Dataset section START

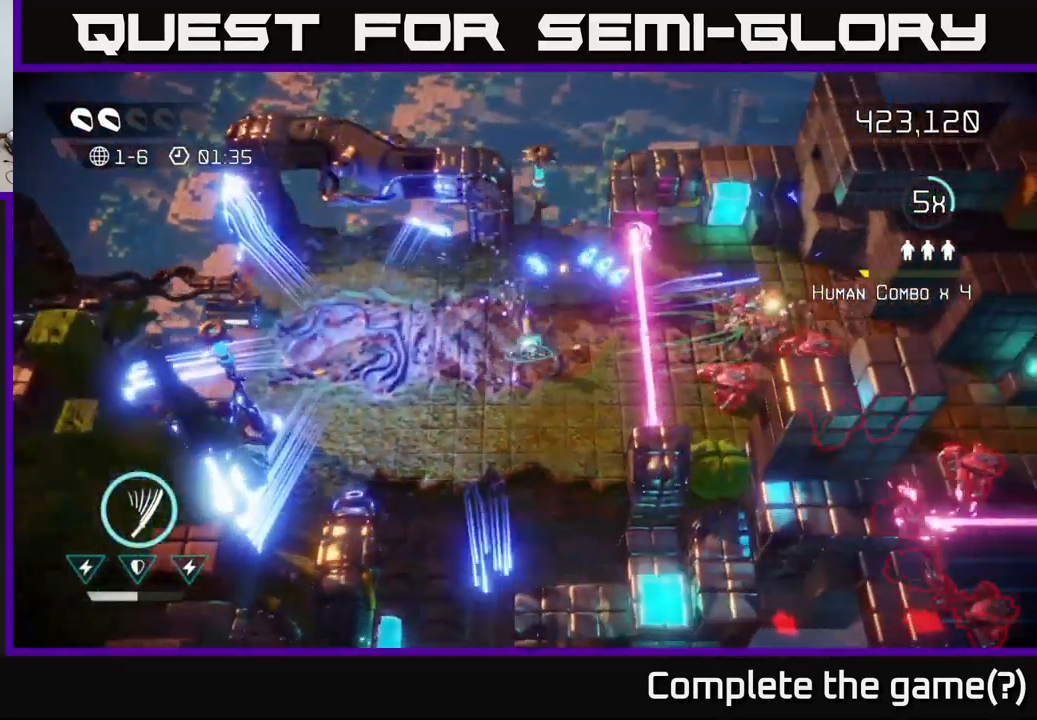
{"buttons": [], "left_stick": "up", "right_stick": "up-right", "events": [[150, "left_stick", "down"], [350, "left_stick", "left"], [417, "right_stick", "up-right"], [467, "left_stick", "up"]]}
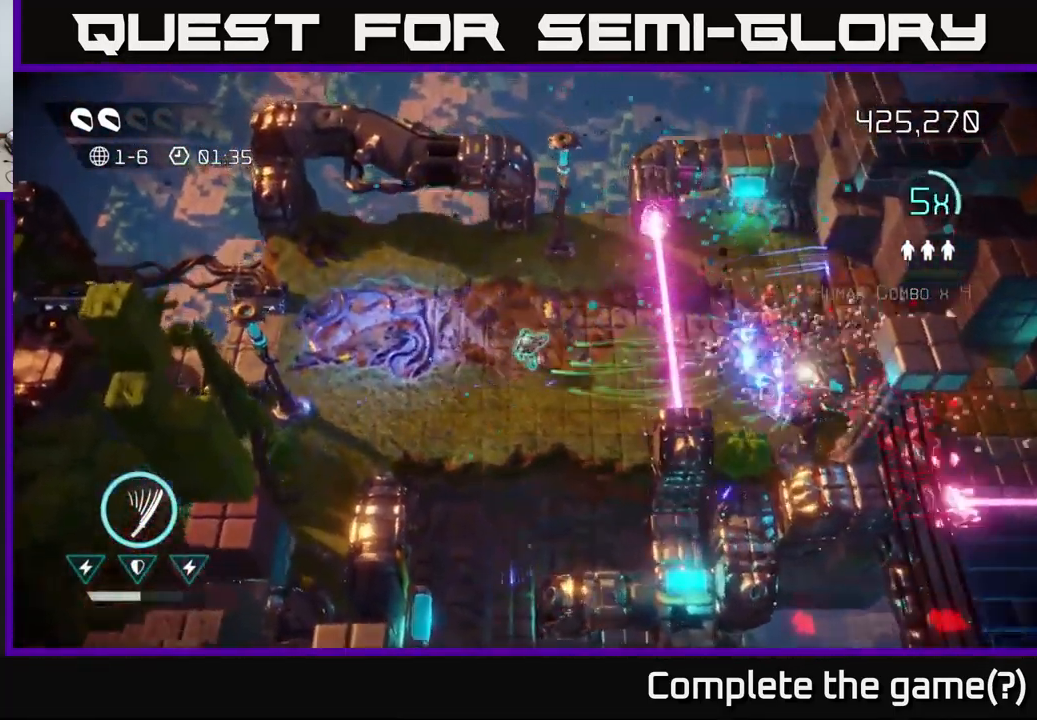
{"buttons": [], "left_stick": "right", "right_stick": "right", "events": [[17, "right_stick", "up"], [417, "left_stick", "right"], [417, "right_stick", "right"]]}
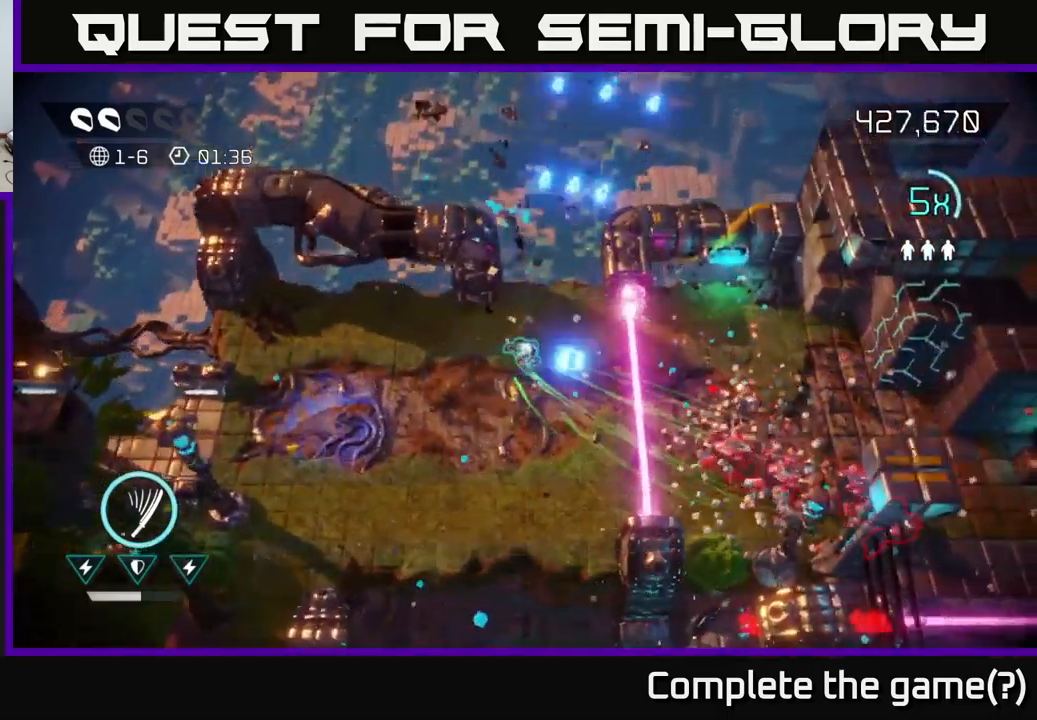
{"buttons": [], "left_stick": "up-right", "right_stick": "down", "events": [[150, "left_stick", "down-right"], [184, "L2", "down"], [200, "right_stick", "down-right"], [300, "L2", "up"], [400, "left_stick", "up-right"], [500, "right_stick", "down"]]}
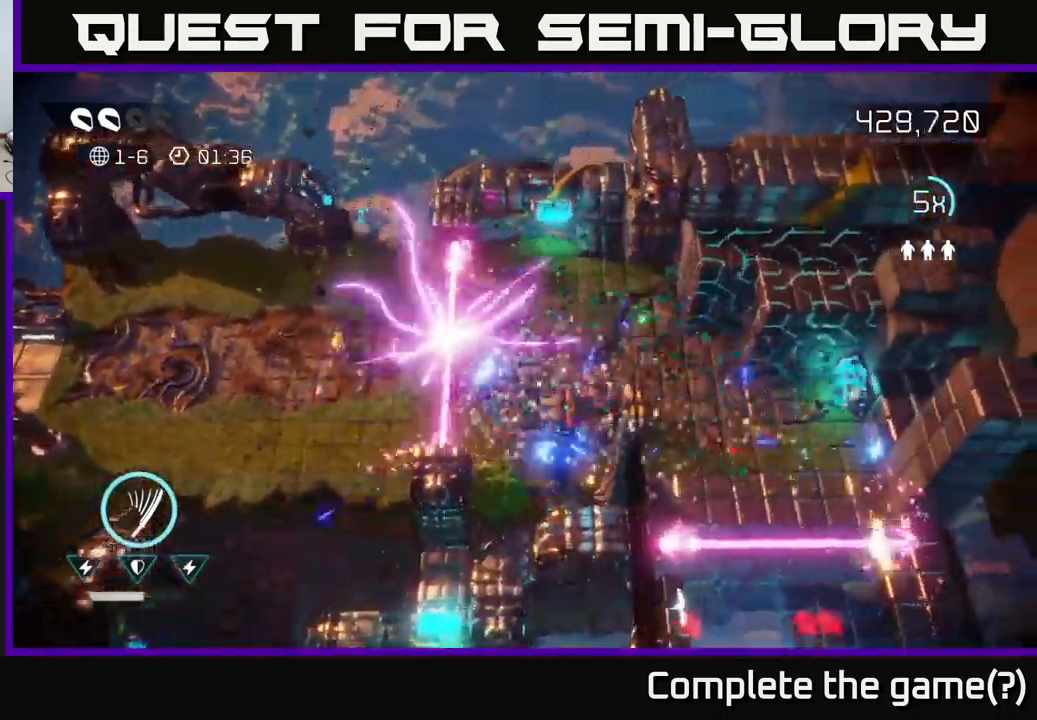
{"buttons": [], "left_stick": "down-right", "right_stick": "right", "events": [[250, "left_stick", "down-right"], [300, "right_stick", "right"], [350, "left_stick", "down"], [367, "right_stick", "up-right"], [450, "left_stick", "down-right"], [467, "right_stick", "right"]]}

Dataset section END

An exact repeat of the listing above, pictures excluded, is the answer.

{"buttons": [], "left_stick": "up", "right_stick": "up-right", "events": [[150, "left_stick", "down"], [350, "left_stick", "left"], [417, "right_stick", "up-right"], [467, "left_stick", "up"]]}
{"buttons": [], "left_stick": "right", "right_stick": "right", "events": [[17, "right_stick", "up"], [417, "left_stick", "right"], [417, "right_stick", "right"]]}
{"buttons": [], "left_stick": "up-right", "right_stick": "down", "events": [[150, "left_stick", "down-right"], [184, "L2", "down"], [200, "right_stick", "down-right"], [300, "L2", "up"], [400, "left_stick", "up-right"], [500, "right_stick", "down"]]}
{"buttons": [], "left_stick": "down-right", "right_stick": "right", "events": [[250, "left_stick", "down-right"], [300, "right_stick", "right"], [350, "left_stick", "down"], [367, "right_stick", "up-right"], [450, "left_stick", "down-right"], [467, "right_stick", "right"]]}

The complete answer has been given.